I can't find this costume anywhere on the web except this one sight which says it is out of stock for 2007. I tried to send them a email but, they never answered. Just wondering if any of you have seen it anywhere.

Creepy Doll


----------



## Grim Spirit (Nov 16, 2005)

I don't know where to find the costume, but if you need a theme song, here's the perfect one.

"Creepy Doll" by Jonathan Coulton

Creepy Doll by Jonathan Coulton | I Am Bored

You can also find several variations of videos for it on youtube. One uses characters from World of Warcraft and is quite good.


----------



## Urshag (Jul 31, 2006)

Ok, after I read your post I looked myself and could not find it anywhere. I was really bugged that no one had this costume when I looked, as it is a really creepy costume, you'd think they'd be all over the place! 

THEN, I got an idea. Piece together the costume!

First take a Mardi Gras Ceramic mask (you can buy them online and on Ebay for pretty cheap)

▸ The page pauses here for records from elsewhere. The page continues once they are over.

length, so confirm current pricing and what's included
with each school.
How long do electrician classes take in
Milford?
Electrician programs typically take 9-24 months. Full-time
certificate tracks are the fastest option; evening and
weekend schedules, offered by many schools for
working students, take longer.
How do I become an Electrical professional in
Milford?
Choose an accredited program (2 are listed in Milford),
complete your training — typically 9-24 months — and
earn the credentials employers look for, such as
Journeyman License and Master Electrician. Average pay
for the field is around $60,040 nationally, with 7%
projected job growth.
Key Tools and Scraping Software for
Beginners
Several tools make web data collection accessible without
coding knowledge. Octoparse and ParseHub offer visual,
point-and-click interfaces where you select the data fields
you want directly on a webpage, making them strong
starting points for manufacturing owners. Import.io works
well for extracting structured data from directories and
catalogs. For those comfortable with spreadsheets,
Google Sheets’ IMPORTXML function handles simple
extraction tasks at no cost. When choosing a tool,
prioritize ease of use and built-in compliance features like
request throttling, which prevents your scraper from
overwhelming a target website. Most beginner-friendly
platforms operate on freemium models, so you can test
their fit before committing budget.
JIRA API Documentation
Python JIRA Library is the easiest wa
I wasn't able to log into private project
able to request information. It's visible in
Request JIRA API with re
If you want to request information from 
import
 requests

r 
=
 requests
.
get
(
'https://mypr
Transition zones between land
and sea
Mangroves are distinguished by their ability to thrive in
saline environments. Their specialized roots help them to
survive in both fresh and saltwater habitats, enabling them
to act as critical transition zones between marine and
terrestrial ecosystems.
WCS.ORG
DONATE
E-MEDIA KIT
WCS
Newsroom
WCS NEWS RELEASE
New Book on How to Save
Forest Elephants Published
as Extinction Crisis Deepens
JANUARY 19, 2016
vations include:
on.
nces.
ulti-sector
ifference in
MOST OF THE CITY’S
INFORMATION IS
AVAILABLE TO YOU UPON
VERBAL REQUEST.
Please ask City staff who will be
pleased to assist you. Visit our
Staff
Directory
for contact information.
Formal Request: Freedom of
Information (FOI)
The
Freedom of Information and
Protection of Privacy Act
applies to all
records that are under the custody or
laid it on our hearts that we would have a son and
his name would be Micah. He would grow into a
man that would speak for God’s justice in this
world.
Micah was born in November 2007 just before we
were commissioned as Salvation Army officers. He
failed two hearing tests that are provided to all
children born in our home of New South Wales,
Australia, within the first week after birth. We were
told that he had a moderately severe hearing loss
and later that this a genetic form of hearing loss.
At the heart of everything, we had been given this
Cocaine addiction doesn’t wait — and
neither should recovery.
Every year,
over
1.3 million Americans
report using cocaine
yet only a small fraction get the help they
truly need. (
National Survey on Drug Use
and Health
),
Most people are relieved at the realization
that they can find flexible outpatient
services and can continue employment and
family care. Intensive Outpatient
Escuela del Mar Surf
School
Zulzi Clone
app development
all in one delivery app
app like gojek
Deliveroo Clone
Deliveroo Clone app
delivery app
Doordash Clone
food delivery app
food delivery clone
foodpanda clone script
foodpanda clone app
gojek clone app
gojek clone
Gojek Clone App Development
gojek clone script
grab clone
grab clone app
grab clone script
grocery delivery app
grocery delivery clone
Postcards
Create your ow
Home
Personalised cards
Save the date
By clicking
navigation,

Or a blank female plastic mask you can get a craft stores like this:
Halloween Blank Masks Female Blank Mask, Full Face, $2.99 each / 12 for $2.45 each










Paint it white then paint it to look like this:










Then wear a pilgrim costume dress like this one from the Costume Shop Costume-Shop.com : Female Pilgrim Costume - Womens Costumes Pilgrims and Thanksgiving Costumes










Dirty up the dress a bit, maybe add a wig, some white gloves, even add a little black screen door material behind the eyes of the mask to give you that black doll eye look and I think you'd be golden.


----------



## The Real Joker (Sep 8, 2008)

oooooooooohhhh. creepy!!


----------



## 1LuvHalloween (Oct 27, 2004)

Thank you so much Urshag for your idea! I went out yesterday and picked up soe maska to work on. I think its gonna out very creepy!


----------



## Urshag (Jul 31, 2006)

1LuvHalloween said:


> Thank you so much Urshag for your idea! I went out yesterday and picked up soe maska to work on. I think its gonna out very creepy!


You're most welcome! Just make sure you post some pictures!


----------